* Tasks to carry out *
(1) Summarize the commit below in two sentences.
(2) Reproduce the commit below word for word, from "def name(self) ->" up to and including "require pow2_scale quantization.".

[Cherry-Pick][OP] cherry-pick #7073 support deepgemm for sm103 (#7081)

BingooYang · web-flow · commit 14676a332c70 · 2026-04-01T21:12:51.000+08:00
diff --git a/fastdeploy/model_executor/layers/quantization/block_wise_fp8.py b/fastdeploy/model_executor/layers/quantization/block_wise_fp8.py
@@ -67,7 +67,7 @@ def __init__(self, weight_block_size: list = [-1, -1], is_checkpoint_bf16: bool
         self.quant_round_type = 1
         self.use_deep_gemm = bool(envs.FD_USE_DEEP_GEMM)
         self.is_checkpoint_bf16 = is_checkpoint_bf16
-        self.deepgemm_scale_ue8m0 = True if get_sm_version() == 100 else False
+        self.deepgemm_scale_ue8m0 = True if get_sm_version() >= 100 else False
 
     def name(self) -> str:
         return "block_wise_fp8"
diff --git a/fastdeploy/model_executor/layers/quantization/fp8_utils.py b/fastdeploy/model_executor/layers/quantization/fp8_utils.py
@@ -60,7 +60,7 @@ def load_deep_gemm():
     """
 
     if current_platform.is_cuda():
-        if get_sm_version() == 100:
+        if get_sm_version() >= 100:
             # SM100 should use PFCC DeepGemm
             paddle.compat.enable_torch_proxy(scope={"deep_gemm"})
             try:
@@ -167,7 +167,7 @@ def fused_stack_transpose_quant(expert_weight_list, use_ue8m0=False):
         # Blackwell (SM100) GPUs require pow2_scale quantization.
         # Guard with is_cuda() so non-CUDA environments do not call into
         # paddle.device.cuda.* and cause a crash.
-        use_pow2_scale = current_platform.is_cuda() and get_sm_version() == 100
+        use_pow2_scale = current_platform.is_cuda() and get_sm_version() >= 100
 
         w, scale = paddlefleet_ops.fuse_stack_transpose_fp8_quant(
             expert_weight_list,

* Collected data *
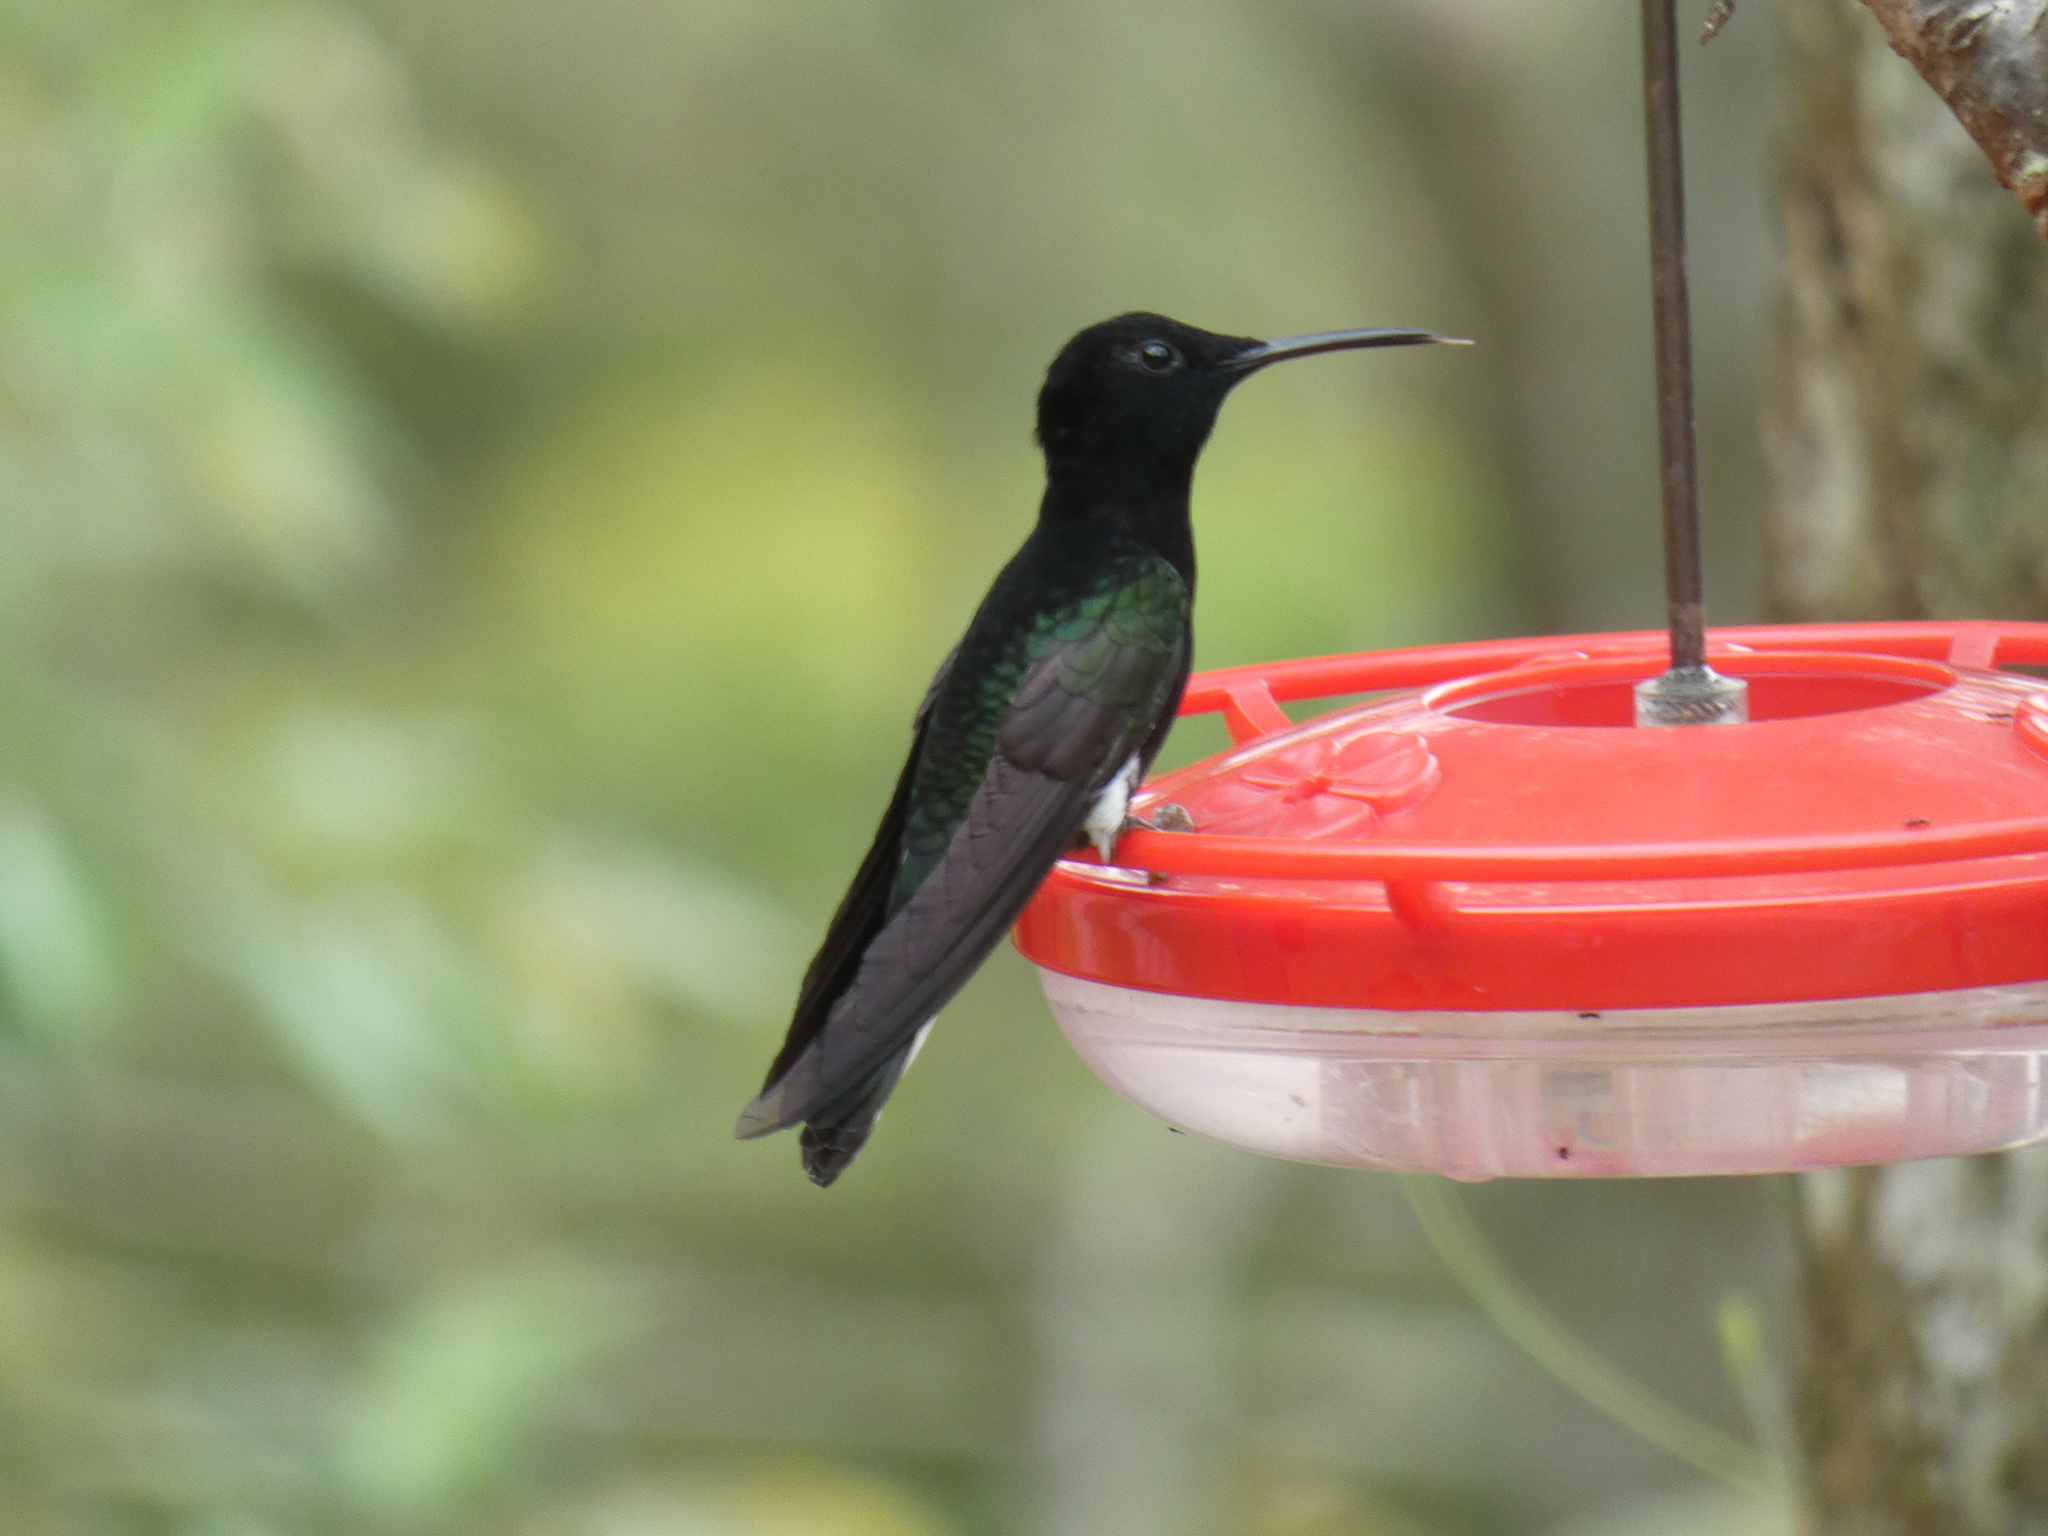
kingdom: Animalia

* Responses to the tasks *
(1) This commit cherry-picks #7073 to support DeepGEMM for SM103. It changes three checks from `get_sm_version() == 100` to `get_sm_version() >= 100`: the `deepgemm_scale_ue8m0` setting in block_wise_fp8.py, and both the `load_deep_gemm` branch and the `use_pow2_scale` condition in fp8_utils.py.

(2)
def name(self) -> str:
         return "block_wise_fp8"
diff --git a/fastdeploy/model_executor/layers/quantization/fp8_utils.py b/fastdeploy/model_executor/layers/quantization/fp8_utils.py
@@ -60,7 +60,7 @@ def load_deep_gemm():
     """
 
     if current_platform.is_cuda():
-        if get_sm_version() == 100:
+        if get_sm_version() >= 100:
             # SM100 should use PFCC DeepGemm
             paddle.compat.enable_torch_proxy(scope={"deep_gemm"})
             try:
@@ -167,7 +167,7 @@ def fused_stack_transpose_quant(expert_weight_list, use_ue8m0=False):
         # Blackwell (SM100) GPUs require pow2_scale quantization.